Tesio L, Rota V, Chessa C, Perucca L. J. Biomech. 2010; 43(5): 938-944.

Affiliation

Università degli Studi di Milano, Department of Human Physiology and Chair of Physical and Rehabilitation Medicine, Milan, Italy; Istituto Auxologico Italiano, Ospedale San Luca, IRCCS, Clinical Unit and Research Laboratory of Neuromotor Rehabilitation, M

Copyright

(Copyright © 2010, Elsevier Publishing)

DOI

10.1016/j.jbiomech.2009.10.049

PMID

19959172

Abstract

Three-dimensional (3D) path of the body centre of mass (CM) over an entire stride was computed from ground reaction forces during walking at constant average speed on a treadmill mounted on 3D force sensors. Data were obtained from 18 healthy adults at speeds ranging from 0.30 to 1.40ms(-1), in 0.1ms(-1) increments. Six subsequent strides were analyzed for each subject and speed (total strides=1296). The test session lasted about 30min (10min for walking). The CM path had an upward concave figure-of-eight shape that was highly consistent within and across subjects.

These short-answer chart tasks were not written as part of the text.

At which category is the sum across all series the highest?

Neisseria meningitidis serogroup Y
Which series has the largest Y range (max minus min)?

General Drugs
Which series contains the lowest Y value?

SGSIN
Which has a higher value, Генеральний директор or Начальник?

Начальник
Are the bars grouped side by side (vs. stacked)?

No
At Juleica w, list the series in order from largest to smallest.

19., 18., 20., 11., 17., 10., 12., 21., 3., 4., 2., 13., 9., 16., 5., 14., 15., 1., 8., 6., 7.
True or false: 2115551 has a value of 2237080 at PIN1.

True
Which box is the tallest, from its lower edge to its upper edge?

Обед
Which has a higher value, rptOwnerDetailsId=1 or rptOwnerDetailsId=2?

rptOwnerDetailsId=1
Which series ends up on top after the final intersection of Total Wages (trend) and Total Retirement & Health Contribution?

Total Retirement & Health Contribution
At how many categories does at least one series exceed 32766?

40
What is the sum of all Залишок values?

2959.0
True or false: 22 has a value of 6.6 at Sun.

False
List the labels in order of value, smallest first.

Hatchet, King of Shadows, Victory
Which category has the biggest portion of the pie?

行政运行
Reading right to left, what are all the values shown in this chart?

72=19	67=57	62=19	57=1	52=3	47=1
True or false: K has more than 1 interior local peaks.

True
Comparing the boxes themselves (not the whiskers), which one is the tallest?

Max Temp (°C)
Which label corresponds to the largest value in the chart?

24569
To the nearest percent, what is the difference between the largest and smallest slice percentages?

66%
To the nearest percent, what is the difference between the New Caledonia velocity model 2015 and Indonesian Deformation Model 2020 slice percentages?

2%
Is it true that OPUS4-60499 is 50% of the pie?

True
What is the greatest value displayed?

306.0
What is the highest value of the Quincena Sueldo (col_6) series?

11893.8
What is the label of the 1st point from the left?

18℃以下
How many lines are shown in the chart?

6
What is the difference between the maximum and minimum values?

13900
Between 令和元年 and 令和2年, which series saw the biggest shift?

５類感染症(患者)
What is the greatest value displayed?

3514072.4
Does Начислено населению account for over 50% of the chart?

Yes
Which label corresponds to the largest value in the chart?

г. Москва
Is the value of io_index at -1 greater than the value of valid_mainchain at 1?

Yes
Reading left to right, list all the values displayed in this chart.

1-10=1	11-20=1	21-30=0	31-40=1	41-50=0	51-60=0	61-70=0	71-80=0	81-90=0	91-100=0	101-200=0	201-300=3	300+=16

Vertical displacement of the CM increased monotonically as a function of walking speed. The forward and particularly lateral displacements of the CM showed a U-shaped relationship to speed. The same held for the total 3D displacement (25.6-16.0cm, depending on the speed). The results provide normative benchmarks and suggest hypotheses for further physiologic and clinical research. The familiar inverted pendulum model might be expanded to gyroscopic, "spin-and-turn" models. Abnormalities of the 3D path might flag motor impairments and recovery.